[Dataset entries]
++++

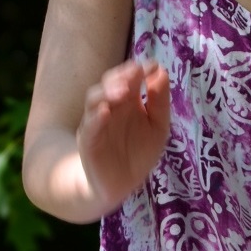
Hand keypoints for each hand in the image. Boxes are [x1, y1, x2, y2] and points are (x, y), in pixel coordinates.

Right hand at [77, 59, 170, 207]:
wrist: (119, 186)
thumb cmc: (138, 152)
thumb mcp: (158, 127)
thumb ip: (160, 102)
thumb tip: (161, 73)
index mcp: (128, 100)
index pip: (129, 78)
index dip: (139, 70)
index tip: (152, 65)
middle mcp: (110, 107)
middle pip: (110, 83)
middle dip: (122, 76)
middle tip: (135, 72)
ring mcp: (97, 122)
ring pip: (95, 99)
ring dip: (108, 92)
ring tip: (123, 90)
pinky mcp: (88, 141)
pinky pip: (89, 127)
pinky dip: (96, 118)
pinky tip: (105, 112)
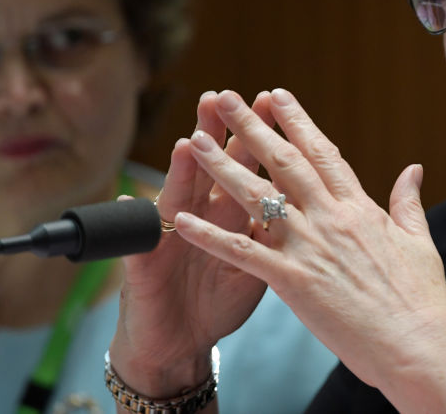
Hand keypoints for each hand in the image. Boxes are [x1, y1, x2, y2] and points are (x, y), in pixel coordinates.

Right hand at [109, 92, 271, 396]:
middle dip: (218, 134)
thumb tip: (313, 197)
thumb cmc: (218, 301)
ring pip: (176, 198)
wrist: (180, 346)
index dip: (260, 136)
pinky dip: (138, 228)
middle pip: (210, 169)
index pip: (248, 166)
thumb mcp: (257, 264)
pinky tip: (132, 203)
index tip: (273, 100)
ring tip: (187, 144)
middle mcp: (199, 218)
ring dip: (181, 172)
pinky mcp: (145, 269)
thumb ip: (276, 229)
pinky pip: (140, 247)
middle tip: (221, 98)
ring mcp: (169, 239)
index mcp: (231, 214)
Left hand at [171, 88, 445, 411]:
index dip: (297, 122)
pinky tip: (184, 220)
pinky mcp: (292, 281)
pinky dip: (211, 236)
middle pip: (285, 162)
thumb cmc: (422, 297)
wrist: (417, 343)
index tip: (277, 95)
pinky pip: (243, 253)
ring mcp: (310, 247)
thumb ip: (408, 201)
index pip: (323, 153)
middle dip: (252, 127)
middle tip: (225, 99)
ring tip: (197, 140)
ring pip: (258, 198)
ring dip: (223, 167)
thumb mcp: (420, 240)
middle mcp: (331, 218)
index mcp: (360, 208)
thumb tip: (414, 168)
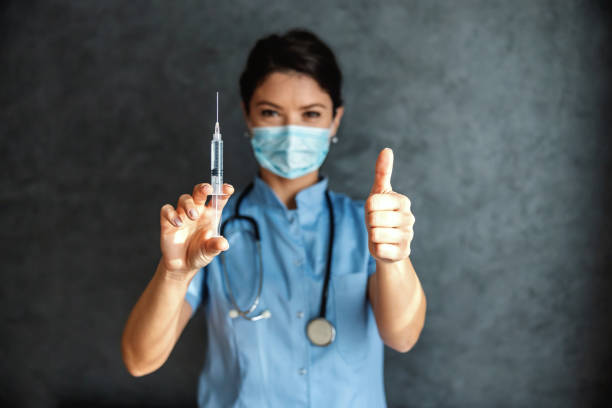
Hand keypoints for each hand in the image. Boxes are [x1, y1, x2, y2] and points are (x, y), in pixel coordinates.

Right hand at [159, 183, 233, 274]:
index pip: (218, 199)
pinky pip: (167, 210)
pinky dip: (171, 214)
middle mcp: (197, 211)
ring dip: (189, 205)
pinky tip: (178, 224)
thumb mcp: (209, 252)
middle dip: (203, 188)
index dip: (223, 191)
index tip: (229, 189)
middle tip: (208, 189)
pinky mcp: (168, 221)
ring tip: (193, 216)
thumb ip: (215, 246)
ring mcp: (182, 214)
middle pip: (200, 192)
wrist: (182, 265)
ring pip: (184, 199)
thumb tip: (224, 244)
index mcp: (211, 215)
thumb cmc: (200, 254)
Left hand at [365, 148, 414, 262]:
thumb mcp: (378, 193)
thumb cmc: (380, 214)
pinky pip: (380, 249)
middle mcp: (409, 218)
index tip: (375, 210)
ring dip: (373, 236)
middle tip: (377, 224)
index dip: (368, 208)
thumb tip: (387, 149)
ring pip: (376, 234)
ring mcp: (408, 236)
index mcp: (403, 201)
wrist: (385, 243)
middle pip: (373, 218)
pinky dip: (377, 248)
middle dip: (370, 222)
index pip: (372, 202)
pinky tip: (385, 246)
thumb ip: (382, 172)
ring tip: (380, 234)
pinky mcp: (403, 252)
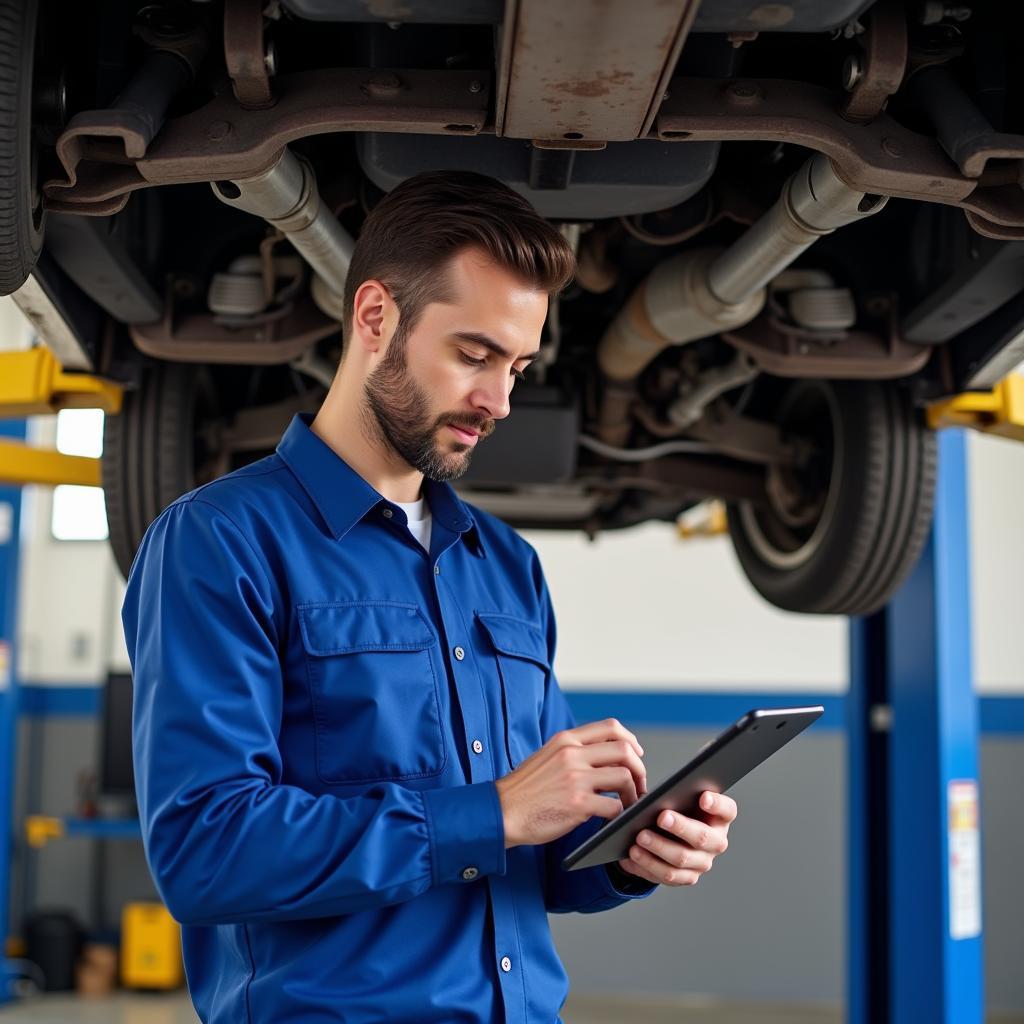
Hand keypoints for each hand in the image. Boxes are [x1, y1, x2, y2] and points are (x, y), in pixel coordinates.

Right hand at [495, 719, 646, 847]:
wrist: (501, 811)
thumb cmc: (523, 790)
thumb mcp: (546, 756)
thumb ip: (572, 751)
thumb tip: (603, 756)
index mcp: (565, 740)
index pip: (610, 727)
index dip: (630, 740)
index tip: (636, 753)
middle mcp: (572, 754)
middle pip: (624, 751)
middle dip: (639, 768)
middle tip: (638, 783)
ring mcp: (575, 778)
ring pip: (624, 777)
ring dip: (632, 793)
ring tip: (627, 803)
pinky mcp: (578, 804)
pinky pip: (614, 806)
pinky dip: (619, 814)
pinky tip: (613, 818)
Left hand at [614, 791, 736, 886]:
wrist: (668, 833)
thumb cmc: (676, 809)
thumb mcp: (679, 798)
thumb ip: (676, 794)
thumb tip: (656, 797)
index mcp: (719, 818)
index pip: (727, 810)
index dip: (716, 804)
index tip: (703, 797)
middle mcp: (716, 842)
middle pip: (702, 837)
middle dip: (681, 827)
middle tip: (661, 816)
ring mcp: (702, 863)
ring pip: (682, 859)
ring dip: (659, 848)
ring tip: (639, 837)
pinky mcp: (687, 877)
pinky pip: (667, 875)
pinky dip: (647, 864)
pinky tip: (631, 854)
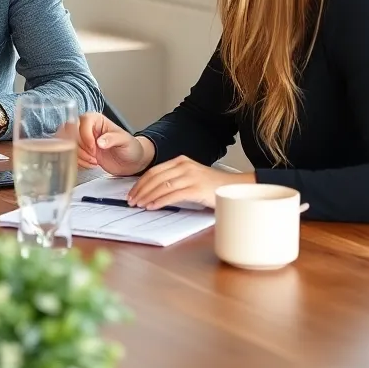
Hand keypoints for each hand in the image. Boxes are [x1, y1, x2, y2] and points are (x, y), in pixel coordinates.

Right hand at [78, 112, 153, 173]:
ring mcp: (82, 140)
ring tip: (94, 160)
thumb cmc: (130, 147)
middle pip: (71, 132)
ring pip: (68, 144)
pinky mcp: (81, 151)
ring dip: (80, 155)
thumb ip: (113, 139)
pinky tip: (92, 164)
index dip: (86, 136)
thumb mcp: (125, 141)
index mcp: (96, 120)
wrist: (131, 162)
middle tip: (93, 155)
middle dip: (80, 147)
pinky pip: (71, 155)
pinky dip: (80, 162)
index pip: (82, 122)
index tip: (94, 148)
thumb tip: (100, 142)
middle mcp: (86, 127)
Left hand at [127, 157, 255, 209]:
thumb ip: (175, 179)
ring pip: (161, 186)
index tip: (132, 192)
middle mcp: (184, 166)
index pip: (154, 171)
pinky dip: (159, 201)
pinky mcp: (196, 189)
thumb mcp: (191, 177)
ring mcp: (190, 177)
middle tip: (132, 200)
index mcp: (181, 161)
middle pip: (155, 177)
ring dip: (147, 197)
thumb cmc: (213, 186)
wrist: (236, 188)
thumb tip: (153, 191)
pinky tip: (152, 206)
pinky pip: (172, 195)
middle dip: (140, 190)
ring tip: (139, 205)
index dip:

++++

**Aim of the exercise:** Above are some records. Reproduce the lines from the one with "ring dip: (108, 92)" down to the one with "thumb ip: (408, 201)", keeping both, and leave every picture out.

**Output of the exercise:**
ring dip: (108, 92)
ring tip: (123, 90)
pinky mcp: (88, 141)
pinky pip: (89, 127)
pinky dip: (96, 118)
pinky tip: (105, 112)
Hand keypoints for each hand in the image. Boxes are [x1, y1, x2, y2] and points are (x, y), in pixel coordinates.

Right hand at [109, 92, 271, 396]:
middle dip: (218, 134)
thumb tip: (313, 197)
thumb cmc: (218, 301)
ring pip: (176, 198)
wrist: (180, 346)
index dip: (260, 136)
pinky dip: (138, 228)
middle pip: (210, 169)
index pip: (248, 166)
thumb mcp: (257, 264)
pinky tip: (132, 203)
index tip: (273, 100)
ring tip: (187, 144)
middle mcp: (199, 218)
ring dip: (181, 172)
pinky mcp: (145, 269)
thumb ip: (276, 229)
pinky pip: (140, 247)
middle tip: (221, 98)
ring mcp: (169, 239)
index mcp: (231, 214)
Left hand at [171, 88, 445, 411]:
index dip: (297, 122)
pinky tip: (184, 220)
pinky mcp: (292, 281)
pinky dip: (211, 236)
middle pip: (285, 162)
thumb cmc: (422, 297)
wrist: (417, 343)
index tip: (277, 95)
pinky pip: (243, 253)
ring mcp: (310, 247)
thumb ip: (408, 201)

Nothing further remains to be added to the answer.